Ever since the passage of the 21st Amendment, which repealed the 18th Amendment, alcoholic beverages have been available for sale and consumption. However, there are specific rules and regulations that each state has that helps them abide by the law. They expect each of their citizens to follow these laws accordingly, and there could be significant consequences if they are not supported. Now, here are the alcohol laws applied and enforced around the country.
Typically, a person has to be at least 21-years-old to drink alcohol, especially in public places. This rule was established after the passing of the Federal Uniform Drinking Age Act of 1984, and the majority of states throughout the United States enforce this rule. There are some states, on the other hand, that make exceptions to this rule for specific reasons, some including: for religious practices (26 states), for education (11 states), consent from the parent(s)/guardian(s) (8 states for places selling alcohol; 29 states for private entities), and private entities allowing this act without parental consent (6 states). Approximately 45 states allow some form of underage consumption of alcohol. If anyone underaged consumes alcohol illegally without a valid excuse, then there will be some severe charges towards them.

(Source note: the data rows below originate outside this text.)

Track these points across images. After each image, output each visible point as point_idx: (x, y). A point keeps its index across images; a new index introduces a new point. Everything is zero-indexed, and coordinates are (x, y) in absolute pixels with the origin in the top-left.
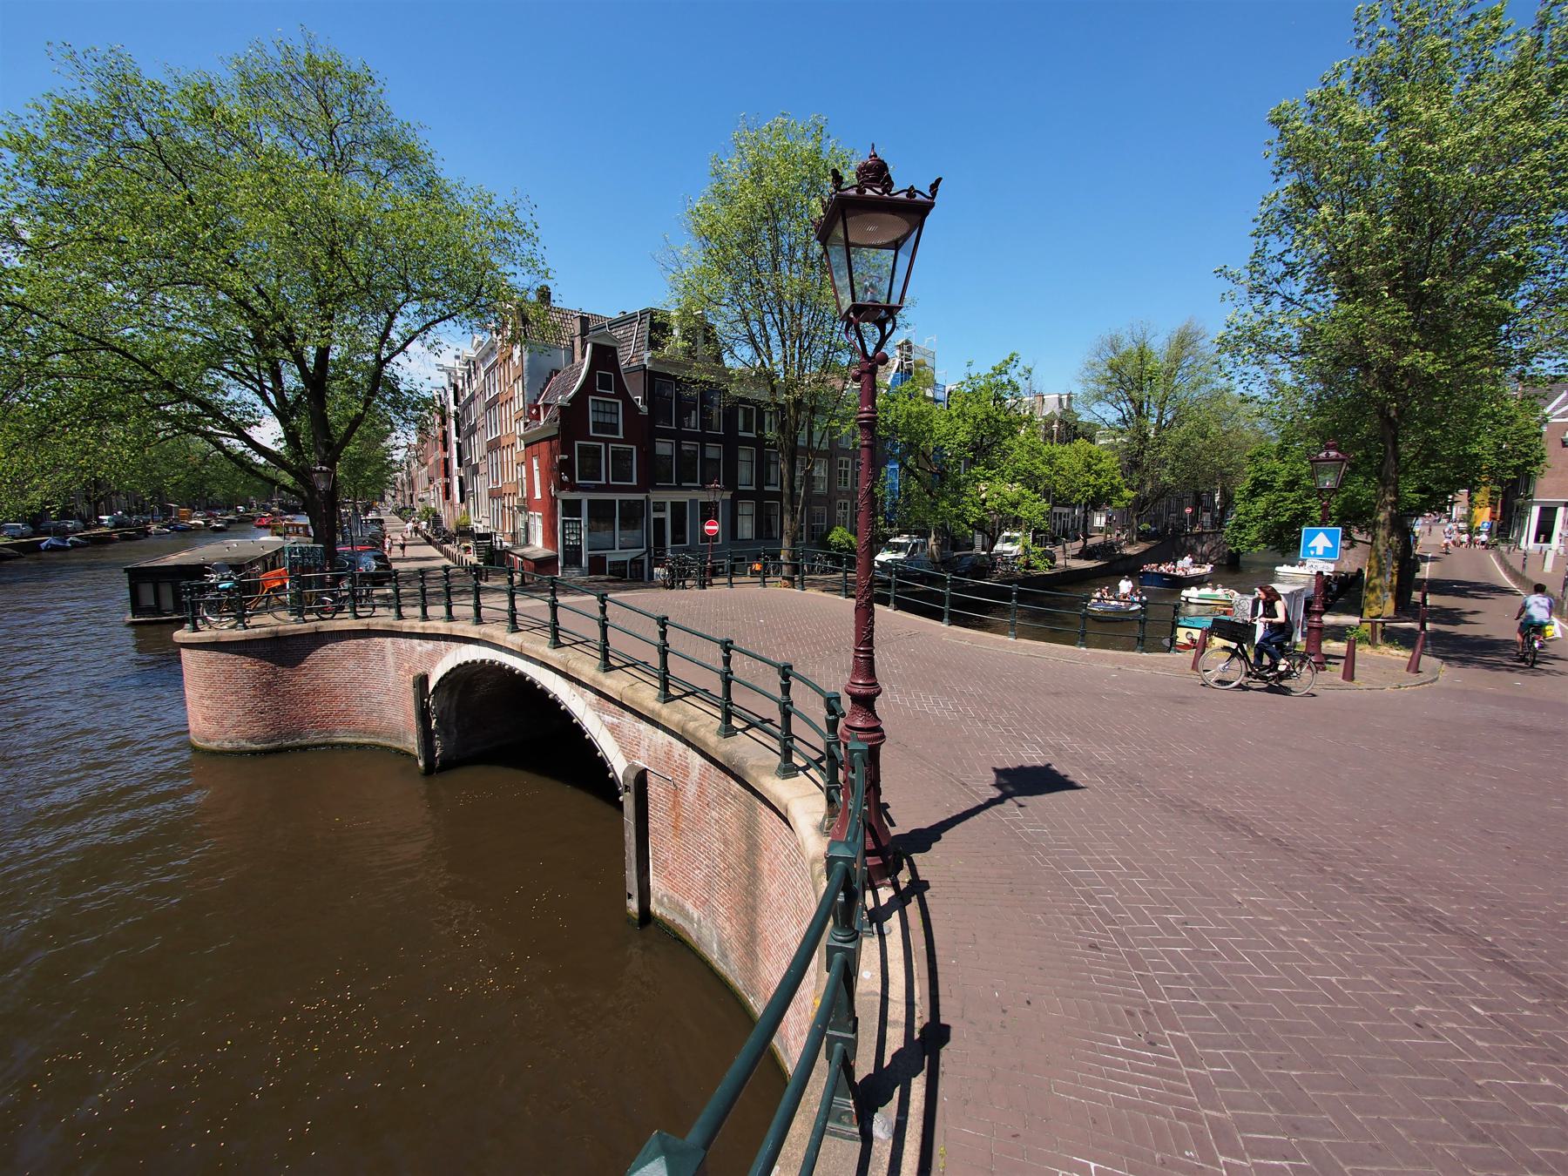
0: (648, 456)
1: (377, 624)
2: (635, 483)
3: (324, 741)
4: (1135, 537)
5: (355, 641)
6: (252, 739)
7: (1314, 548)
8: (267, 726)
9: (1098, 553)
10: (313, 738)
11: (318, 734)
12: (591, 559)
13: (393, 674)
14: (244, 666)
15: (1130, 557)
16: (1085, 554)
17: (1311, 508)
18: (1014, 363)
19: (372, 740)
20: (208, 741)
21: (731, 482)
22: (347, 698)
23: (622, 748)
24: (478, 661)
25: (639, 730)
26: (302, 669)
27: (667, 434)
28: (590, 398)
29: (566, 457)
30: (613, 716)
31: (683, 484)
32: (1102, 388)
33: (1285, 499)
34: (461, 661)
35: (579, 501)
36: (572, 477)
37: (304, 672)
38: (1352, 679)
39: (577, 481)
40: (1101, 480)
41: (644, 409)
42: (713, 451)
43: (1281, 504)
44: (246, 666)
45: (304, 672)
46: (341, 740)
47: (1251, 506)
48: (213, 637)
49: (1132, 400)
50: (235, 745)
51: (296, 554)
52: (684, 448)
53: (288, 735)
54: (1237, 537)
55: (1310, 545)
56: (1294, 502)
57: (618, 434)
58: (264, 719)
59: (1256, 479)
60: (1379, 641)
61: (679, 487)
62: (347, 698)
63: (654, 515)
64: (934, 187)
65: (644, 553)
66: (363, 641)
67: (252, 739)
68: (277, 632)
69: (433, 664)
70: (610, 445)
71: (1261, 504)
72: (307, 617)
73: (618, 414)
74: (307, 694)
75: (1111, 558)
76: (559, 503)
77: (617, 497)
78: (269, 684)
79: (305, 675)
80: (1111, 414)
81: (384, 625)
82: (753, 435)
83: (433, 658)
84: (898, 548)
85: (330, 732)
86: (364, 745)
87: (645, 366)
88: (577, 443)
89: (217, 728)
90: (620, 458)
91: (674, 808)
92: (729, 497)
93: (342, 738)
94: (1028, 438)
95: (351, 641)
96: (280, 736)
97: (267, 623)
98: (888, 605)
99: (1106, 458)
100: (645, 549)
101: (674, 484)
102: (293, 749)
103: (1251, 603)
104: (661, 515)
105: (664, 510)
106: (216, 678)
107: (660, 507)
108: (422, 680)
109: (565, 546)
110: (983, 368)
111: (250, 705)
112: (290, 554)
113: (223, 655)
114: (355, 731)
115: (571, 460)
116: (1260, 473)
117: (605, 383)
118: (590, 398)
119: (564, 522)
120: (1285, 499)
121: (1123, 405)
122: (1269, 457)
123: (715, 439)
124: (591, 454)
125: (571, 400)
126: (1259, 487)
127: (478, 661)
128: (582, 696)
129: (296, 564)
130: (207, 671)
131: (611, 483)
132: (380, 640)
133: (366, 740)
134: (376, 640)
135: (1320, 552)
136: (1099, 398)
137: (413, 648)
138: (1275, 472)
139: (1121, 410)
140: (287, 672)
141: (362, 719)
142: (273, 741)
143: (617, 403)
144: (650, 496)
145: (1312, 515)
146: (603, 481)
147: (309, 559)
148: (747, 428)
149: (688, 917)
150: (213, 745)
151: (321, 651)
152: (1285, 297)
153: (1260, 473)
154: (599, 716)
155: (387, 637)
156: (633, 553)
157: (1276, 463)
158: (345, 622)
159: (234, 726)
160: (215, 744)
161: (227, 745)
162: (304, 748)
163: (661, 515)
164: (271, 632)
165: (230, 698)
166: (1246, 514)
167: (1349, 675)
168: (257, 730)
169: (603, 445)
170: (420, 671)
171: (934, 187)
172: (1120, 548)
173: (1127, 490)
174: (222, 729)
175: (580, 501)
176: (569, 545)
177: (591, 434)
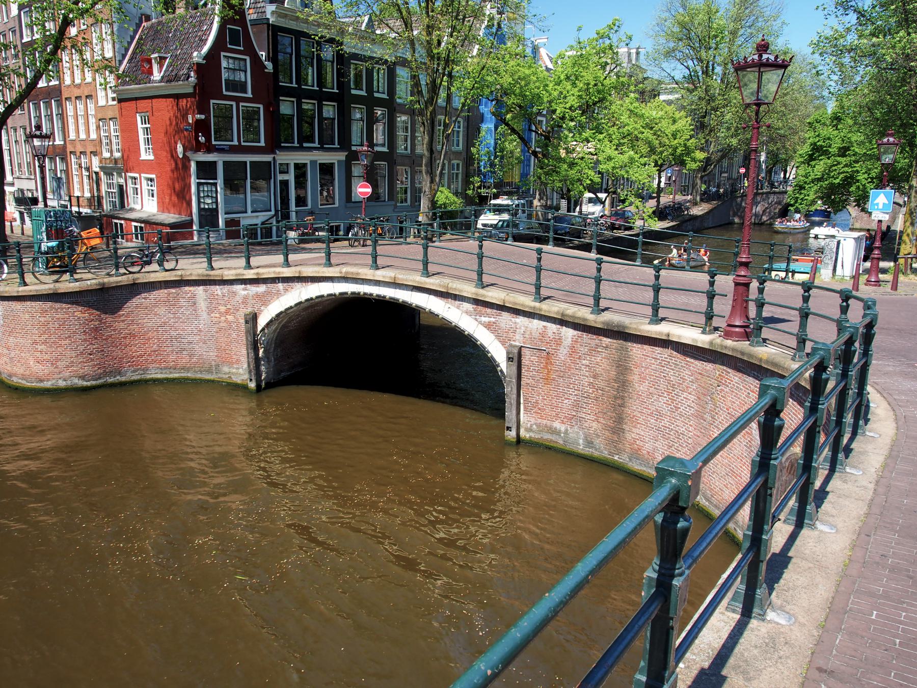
0: (274, 118)
1: (191, 274)
2: (262, 144)
3: (139, 377)
4: (698, 198)
5: (166, 291)
6: (82, 377)
7: (877, 205)
8: (95, 365)
9: (670, 215)
10: (131, 376)
11: (134, 371)
12: (229, 223)
13: (204, 315)
14: (76, 314)
15: (695, 218)
16: (660, 214)
17: (858, 172)
18: (615, 28)
19: (182, 375)
20: (42, 381)
21: (345, 143)
22: (159, 339)
23: (498, 337)
24: (362, 293)
25: (515, 323)
26: (120, 316)
27: (289, 92)
28: (223, 54)
29: (203, 117)
30: (489, 316)
31: (305, 145)
32: (672, 45)
33: (839, 163)
34: (303, 299)
35: (214, 164)
36: (208, 139)
37: (122, 318)
38: (896, 289)
39: (214, 143)
40: (676, 141)
41: (269, 66)
42: (329, 110)
43: (836, 168)
44: (78, 313)
45: (122, 318)
46: (151, 376)
47: (810, 169)
48: (50, 289)
49: (700, 60)
50: (69, 383)
51: (51, 217)
52: (305, 107)
53: (110, 374)
54: (798, 198)
55: (875, 202)
56: (846, 166)
57: (246, 92)
58: (92, 360)
59: (815, 144)
60: (909, 271)
61: (301, 148)
62: (159, 339)
63: (280, 177)
64: (791, 59)
65: (272, 217)
66: (173, 291)
67: (82, 377)
68: (104, 284)
69: (265, 304)
70: (241, 104)
71: (820, 167)
72: (130, 269)
73: (246, 72)
74: (125, 338)
75: (680, 218)
76: (193, 166)
77: (248, 158)
78: (96, 329)
79: (123, 321)
80: (680, 72)
81: (199, 275)
82: (363, 93)
83: (264, 300)
84: (499, 210)
85: (143, 370)
86: (174, 379)
87: (268, 19)
88: (212, 101)
89: (52, 369)
90: (251, 117)
91: (546, 367)
92: (344, 158)
93: (154, 374)
94: (631, 104)
95: (162, 291)
96: (105, 374)
97: (88, 279)
98: (590, 252)
99: (680, 118)
100: (273, 213)
101: (296, 144)
102: (112, 385)
103: (836, 243)
104: (284, 177)
105: (287, 172)
106: (51, 325)
107: (284, 170)
108: (253, 319)
109: (200, 210)
110: (589, 34)
111: (81, 348)
112: (46, 217)
113: (58, 305)
114: (166, 368)
115: (208, 119)
116: (817, 139)
117: (235, 40)
118: (223, 54)
119: (199, 184)
120: (839, 163)
121: (690, 63)
122: (824, 124)
123: (331, 97)
124: (225, 116)
125: (206, 57)
126: (818, 151)
127: (337, 293)
128: (458, 307)
129: (51, 226)
130: (42, 319)
131: (243, 144)
132: (192, 288)
133: (176, 375)
134: (187, 288)
135: (881, 207)
136: (669, 54)
137: (235, 293)
138: (829, 139)
139: (688, 68)
140: (109, 318)
141: (172, 357)
142: (100, 378)
143: (245, 60)
144: (277, 158)
145: (858, 178)
146: (236, 143)
147: (61, 221)
148: (358, 86)
149: (557, 432)
150: (48, 384)
151: (136, 301)
152: (859, 12)
153: (817, 139)
154: (476, 320)
155: (199, 285)
156: (262, 217)
157: (830, 129)
158: (153, 273)
159: (67, 367)
160: (50, 383)
161: (62, 384)
162: (122, 384)
163: (284, 177)
164: (100, 284)
165: (63, 342)
166: (806, 176)
167: (895, 287)
168: (87, 369)
169: (234, 104)
170: (250, 310)
171: (791, 59)
172: (688, 209)
173: (698, 152)
174: (56, 370)
175: (215, 162)
176: (204, 209)
177: (225, 93)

Usually, in addition to consumption, you have to be at least 21-years-old to distribute alcohol in any public establishment. However, there is an exception to this rule that some states follow. In certain circumstances, an 18-years-old person can distribute alcohol if the establishment serves food. These types of places are mostly restaurants, grocery stores, and convenience stores.
Some states even have regulations for the type of alcohol an establishment can distribute. Typically, a restaurant can only serve beer and wine. A bar, on the other hand, can distribute liquor and other spirits. Currently, the majority of states allow 18-year-olds to serve alcohol. There is one state, Maine, that will allow 17-year-olds to serve alcohol, and there are three states that require servers to be at least 21-years-old to serve alcohol: Utah, Nevada, and Alaska.
Being intoxicated in public will land anyone in hot waters with the law. How severe the punishment will solely depend on the state and city someone resides. It also depends on a person’s blood-alcohol level (BAC) and whether it’s over the legal limit. Throughout the country, no one should have a BAC of 0.08% or over, especially while driving. If they do, then there are specific punishments that will be imposed, like: fines, having their license revoked, and time in jail. Some states also have specific ways of deciding what to charge a person with when they’re intoxicated in public. Depending on the offense, some states may only charge someone with a misdemeanor. Other states may impose stricter rules and charge intoxicated individuals with a felony.